Des microbes de la Terre pourraient survivre sur la surface martienne, montre une étude

Alors que le rover Perseverance de la NASA a atterri sur Mars la semaine dernière, une nouvelle étude menée par des scientifiques de l’agence spatiale américaine et du centre aérospatial allemand a révélé que certains microbes sur Terre pourraient survivre temporairement à la surface de la planète rouge.

Les chercheurs ont testé l’endurance des micro-organismes aux conditions martiennes en les lançant dans la stratosphère terrestre, car elle représente étroitement les conditions clés sur Mars.

Publié dans la revue Frontiers in Microbiology, ce travail ouvre la voie à la compréhension non seulement de la menace des microbes pour les missions spatiales, mais aussi des opportunités d’indépendance des ressources par rapport à la Terre.

« Nous avons testé avec succès une nouvelle façon d’exposer des bactéries et des champignons à des conditions semblables à celles de Mars en utilisant un ballon scientifique pour faire voler notre équipement expérimental jusqu’à la stratosphère terrestre », a déclaré Marta Filipa Cortesao, co-auteur de cette étude du Centre aérospatial allemand en Cologne, Allemagne.

« Certains microbes, en particulier les spores du champignon de la moisissure noire, ont pu survivre au voyage, même lorsqu’ils sont exposés à un rayonnement UV (ultraviolet) très élevé. »

Comprendre l’endurance des microbes aux voyages dans l’espace est essentiel pour le succès des futures missions.

Lorsque nous recherchons une vie extraterrestre, nous devons nous assurer que tout ce que nous découvrons n’a pas simplement voyagé avec nous depuis la Terre.

«Avec des missions à long terme avec équipage sur Mars, nous devons savoir comment les micro-organismes humains pourraient survivre sur la planète rouge, car certains peuvent présenter un risque pour la santé des astronautes», a déclaré la première co-auteur Katharina Siems, également basée au Centre aérospatial allemand.
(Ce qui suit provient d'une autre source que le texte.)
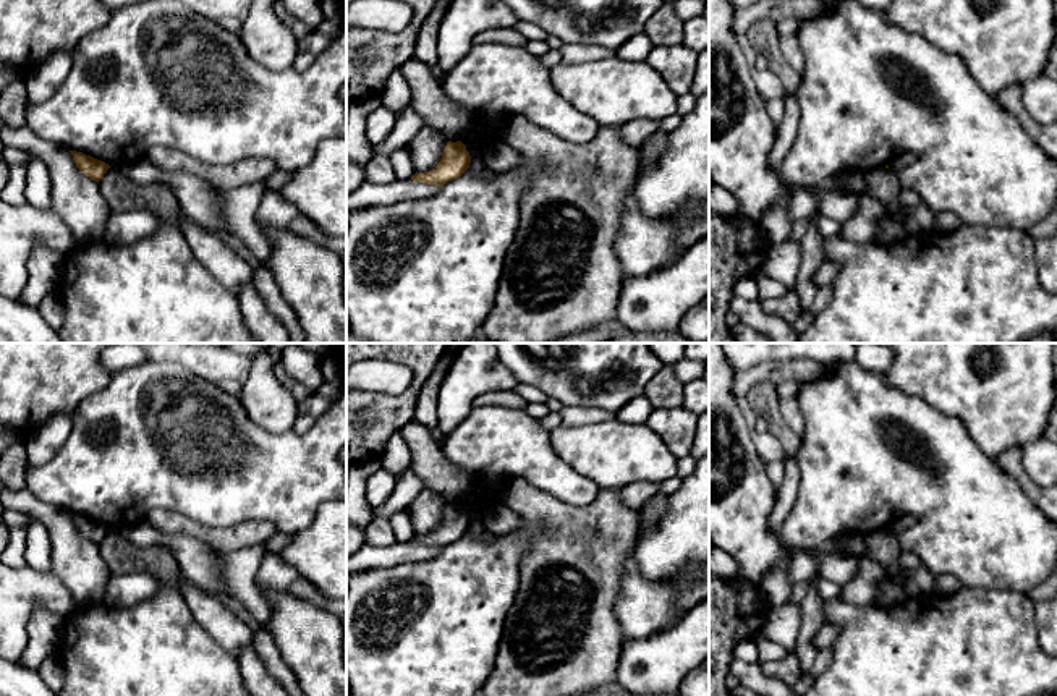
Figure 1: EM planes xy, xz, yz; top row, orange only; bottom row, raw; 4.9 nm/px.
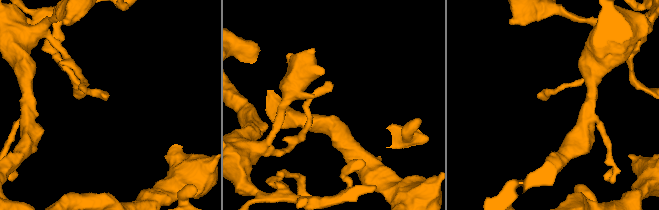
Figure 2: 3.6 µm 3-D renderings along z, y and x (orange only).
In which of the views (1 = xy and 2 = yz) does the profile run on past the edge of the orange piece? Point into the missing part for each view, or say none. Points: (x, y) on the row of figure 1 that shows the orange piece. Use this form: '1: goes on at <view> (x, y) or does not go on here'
1: does not go on here
2: does not go on here

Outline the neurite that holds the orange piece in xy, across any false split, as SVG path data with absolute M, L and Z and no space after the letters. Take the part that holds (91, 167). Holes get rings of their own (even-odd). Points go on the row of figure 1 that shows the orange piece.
M70 151L70 152L73 155L76 167L79 168L79 172L97 183L104 178L104 175L110 168L108 163L97 160L91 155L86 155L83 152L76 152L76 151Z

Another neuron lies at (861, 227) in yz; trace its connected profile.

« De plus, certains microbes pourraient être d’une valeur inestimable pour l’exploration spatiale. Ils pourraient nous aider à produire de la nourriture et des matériaux indépendamment de la Terre, ce qui sera crucial lorsque nous sommes loin de chez nous. »

De nombreuses caractéristiques clés de l’environnement à la surface martienne ne peuvent être trouvées ou facilement reproduites à la surface de notre planète. Cependant, au-dessus de la couche d’ozone dans la stratosphère moyenne de la Terre, les conditions sont remarquablement similaires.

«Nous avons lancé les microbes dans la stratosphère à l’intérieur de la charge utile MARSBOx (Microbes in Atmosphere for Radiation, Survival and Biological Outcomes), qui a été maintenue à la pression martienne et remplie d’atmosphère martienne artificielle tout au long de la mission», a expliqué Cortesao.

« Bien que tous les microbes n’aient pas survécu au voyage, un microbe déjà détecté sur la Station spatiale internationale, la moisissure noire Aspergillus niger, pourrait être réanimé après son retour au pays », explique Siems, qui souligne l’importance de cette recherche en cours.